The following was mostly working...
- Wired networking is temparamental. Sometimes, when I boot up (or resume from hibernate) it works perfectly -- plug in a network cable and it is automatically detected and DHCP'd and you're ready to go. Other times it won't respond to any kind of coercion -- it claims there is always a network, even with no cable present, and all connections just time out; this is doubly annoying because it will block the wireless network with this spurious network. No amount of ifconfig eth0 down; ifconfig eth0 up fixes this problem. So far, I haven't found a pattern.
- Power management. I don't know how much support Linux has for power management, but it's clearly less than Windows. The System→Preferences→Power Management dialog doesn't provide nearly as much features as the Toshiba-supplied Windows XP tool, which has support for 8 levels of screen brightness, changing processor speed, and various other nice things. Ubuntu only has support for checkboxes "reduce backlight brightness" and "dim display when idle".
- Hibernate. The option was there, but when I restarted after a hibernate, it took just as long as normal to boot up and I had a "Your computer failed to hibernate" notification. Having said that, all my old programs were still running so I'm not sure what's going on really. At the suggestion of this forum postI ran sudo apt-get install hibernate and I haven't seen the error since, but again I don't know if this is actually related. Update: Hibernate broke last time I used it. The screen went blank and caps lock started flashing (!)
And the following didn't work at all...
- Wireless. Of course.
I used synaptic to update and upgrade all currently installed packages, and finally changed my timezone to Africa/Casablanca to fix the earlier timezone headaches.
Also, don't forget to edit /boot/grub/menu.lst if you want Windows to boot by default, or if you want the coloured menu which is far more visually pleasing.
Wireless
Then began the quest to get the wireless working.
According to this page from toshiba, there are a number of different wireless chipsets that an L300 may come with. The ones on the toshiba page were all Intel 3945ABG or Atheros, but when I opened mine up it seems the chipset is a Realtek RT8187B. I found this from a label inside the battery compartment.
The output of lsusb includes the following line corresponding to the wireless device, which confirms my Realtek suspicions:
Bus 007 Device 002: ID 0bda:8198 Realtek Semiconductor Corp.
I found this page at help.ubuntu.com detailing how to get a RTL8187b-type card working. It involves a fairly foolproof-looking cookbook for installing a new driver. I followed it to the letter, restarted, and nothing happened. In fact the wired network stopped working too, though I'm not sure that was related.
I found out that it wasn't working because my card has a slightly different signature to those that the driver expects. The driver will accept 8197 or 8189 but not 8198 (see the output to lsusb above). Instructions for how to change the driver to work with 8198 cards were found on a Russian forum, which was fun because I don't know a word of Russian. However between the clues there and the help.ubuntu.com article, it made sense.
To make things easy, I've written an 8198 wireless guide which covers everything to get wireless up and running.

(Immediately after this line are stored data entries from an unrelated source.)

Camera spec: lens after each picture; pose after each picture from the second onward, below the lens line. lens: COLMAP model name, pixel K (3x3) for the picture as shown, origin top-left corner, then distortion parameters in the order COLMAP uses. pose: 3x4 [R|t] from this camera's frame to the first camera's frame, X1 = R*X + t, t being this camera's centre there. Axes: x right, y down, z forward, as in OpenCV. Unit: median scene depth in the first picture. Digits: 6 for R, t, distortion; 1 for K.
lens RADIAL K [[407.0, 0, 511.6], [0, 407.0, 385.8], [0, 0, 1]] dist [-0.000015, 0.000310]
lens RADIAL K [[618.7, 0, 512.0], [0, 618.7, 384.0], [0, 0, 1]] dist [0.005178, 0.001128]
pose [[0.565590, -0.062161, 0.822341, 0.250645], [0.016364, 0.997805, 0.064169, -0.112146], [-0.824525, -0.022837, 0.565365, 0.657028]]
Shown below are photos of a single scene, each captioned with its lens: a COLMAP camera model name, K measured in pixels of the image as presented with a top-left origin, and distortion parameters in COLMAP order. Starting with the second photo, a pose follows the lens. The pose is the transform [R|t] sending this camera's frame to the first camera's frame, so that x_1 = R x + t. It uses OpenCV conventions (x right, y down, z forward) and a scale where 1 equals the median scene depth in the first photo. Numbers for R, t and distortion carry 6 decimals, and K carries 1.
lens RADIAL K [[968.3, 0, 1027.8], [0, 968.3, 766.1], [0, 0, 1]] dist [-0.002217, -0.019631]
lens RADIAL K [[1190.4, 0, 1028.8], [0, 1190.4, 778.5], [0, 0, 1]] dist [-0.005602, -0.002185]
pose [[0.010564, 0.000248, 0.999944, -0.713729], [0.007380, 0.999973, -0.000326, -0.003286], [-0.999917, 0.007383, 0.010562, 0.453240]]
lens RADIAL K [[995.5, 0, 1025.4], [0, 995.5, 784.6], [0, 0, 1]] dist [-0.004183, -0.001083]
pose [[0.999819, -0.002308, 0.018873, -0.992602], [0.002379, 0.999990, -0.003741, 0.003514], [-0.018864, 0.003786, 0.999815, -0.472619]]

One last thing -- while writing this article, I'm sshed into the doc.ic.ac.uk servers and running vim From time to time it would just freeze up and stop responding to commands; however, after a while it would unfreeze and rapidly execute everything which had buffered during the frozen period. I haven't diagnosed where in the connection problems are occurring. ping -f to my router reported 0.01% loss over 37351 packets.
Power management
I get much worse power management under Ubuntu than Windows by default. Not only that, but the power management dialog is woefully inadequate compared to the Toshiba-supplied Windows dialog. I have a choice of "bright" or "dim"; under windows, I have 8 brightness levels and I have 3 processor performance levels.
There's talk over at the Ubuntu brainstorm that this is a problem with Ubuntu; but it suggests powertop for the moment.
I edited /etc/default/acpi-support, found the line containing ENABLE_LAPTOP_MODE, and set it to 'true'.
Then I installed powertop to see what would happen.